Cosimo impara, si è detto. Il Banco Medici — che è uno degli interlocutori del Papato, allora diviso nelle due obbedienze, di Roma e di Avignone, per cui occorre sapersi barcamenare — è una scuola di vita. E di sapienti equilibri. Cosimo nel 1415 si è sposato con una fanciulla di illustri natali, Contessina de’ Bardi, nel 1416 è priore per un paio di mesi, via via comincia a viaggiare per l’Europa in varie faccende affaccendato ed entra in contatto con interlocutori di prestigio: pontefici, principi, signori.

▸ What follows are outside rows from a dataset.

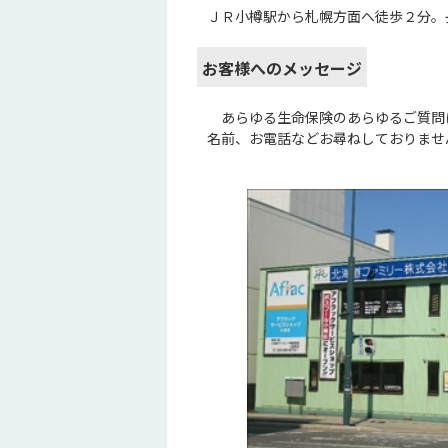
ＪＲ小樽駅から札幌方面へ徒歩２分。
お客様へのメッセージ
あらゆる生命保険のあらゆるご質問
名前、お電話などお尋ねしておりませ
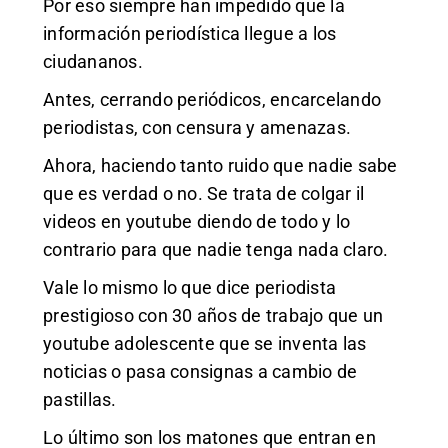
Por eso siempre han impedido que la
información periodística llegue a los
ciudananos.
Antes, cerrando periódicos, encarcelando
periodistas, con censura y amenazas.
Ahora, haciendo tanto ruido que nadie sabe
que es verdad o no. Se trata de colgar il
videos en youtube diendo de todo y lo
contrario para que nadie tenga nada claro.
Vale lo mismo lo que dice periodista
prestigioso con 30 años de trabajo que un
youtube adolescente que se inventa las
noticias o pasa consignas a cambio de
pastillas.
Lo último son los matones que entran en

Aver la testa fina significa conoscere gli uomini e ispirare fiducia in tutti, senza però fidarsi troppo degli altri e impegnandosi in una continua gestione delle informazioni.

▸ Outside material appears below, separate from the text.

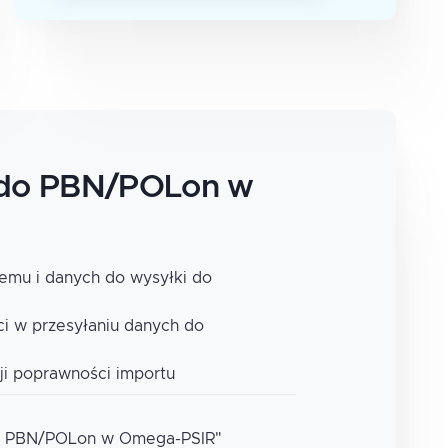
do PBN/POLon w
emu i danych do wysyłki do
ci w przesyłaniu danych do
ji poprawności importu
o PBN/POLon w Omega-PSIR"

Ma non basta. Infatti le antiche famiglie magnatizie sono avverse a «parvenu» considerati amici del popolo come i Medici e più che mai dopo il 1420 quando Giovanni si ritira dalla vita attiva e lascia ai figli la gestione del Banco, che sta fiorendo con filiali a Bruges, Parigi, Londra e in altre importanti città d’Europa. L’odio si scatena e a partire dal 1430, e con Albizzi e Strozzi che spadroneggiano, Cosimo è la vittima designata: incarcerato, con la morte sospesa sul collo, e infine l’esilio. L’accusa? Aspirare alla dittatura. Ma non è possibile tener lontano — a Padova e a Venezia dove continua a far prosperare gli affari del Banco — un uomo, per dirla col Machiavelli delle «Istorie fiorentine», universalmente amato. Nell’ottobre del 1434, dopo che gli oligarchi hanno rivelato la loro pochezza nel fronteggiare i malesseri interni e i problemi esterni Cosimo rientra trionfalmente in città. E per trent’anni, fino al 1464, dispiega le vele, con iniziative di governo avvedute e accorte, e con l’aura del grande mecenate innamorato della sua città. Basti pensare al ribaltamento degli scenari di politica estera, grazie all’amicizia, in funzione antiveneziana, con Francesco Sforza (nuovo signore di Milano dopo la morte di Visconti); ai provvedimenti istituzionali (la creazione di nuove magistrature, come il Consiglio dei Cento da assegnarsi ad uomini di fiducia, per tener saldo il potere, pur nel rispetto per le libertà repubblicane); agli interventi architettonici, a San Marco, a San Lorenzo, alla Badia Fiesolana; alla fondazione dell’Accademia Neoplatonica con Marsilio Ficino e Cristoforo Landino. Insomma, «un leader di prima grandezza» che, come spiega Tanzini, agisce «al cuore di una Repubblica». Padre della patria fiorentina e del suo Rinascimento.